## [Data supplied]
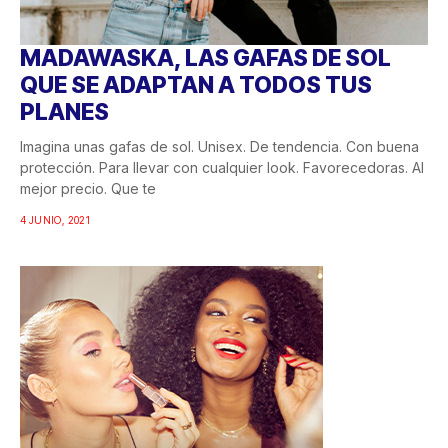
MADAWASKA, LAS GAFAS DE SOL
QUE SE ADAPTAN A TODOS TUS
PLANES
Imagina unas gafas de sol. Unisex. De tendencia. Con buena
protección. Para llevar con cualquier look. Favorecedoras. Al
mejor precio. Que te
4 JUNIO, 2021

## [Problem]
Return the complete material exactly as given, excluding images.

## [Reply to the task]
MADAWASKA, LAS GAFAS DE SOL
QUE SE ADAPTAN A TODOS TUS
PLANES
Imagina unas gafas de sol. Unisex. De tendencia. Con buena
protección. Para llevar con cualquier look. Favorecedoras. Al
mejor precio. Que te
4 JUNIO, 2021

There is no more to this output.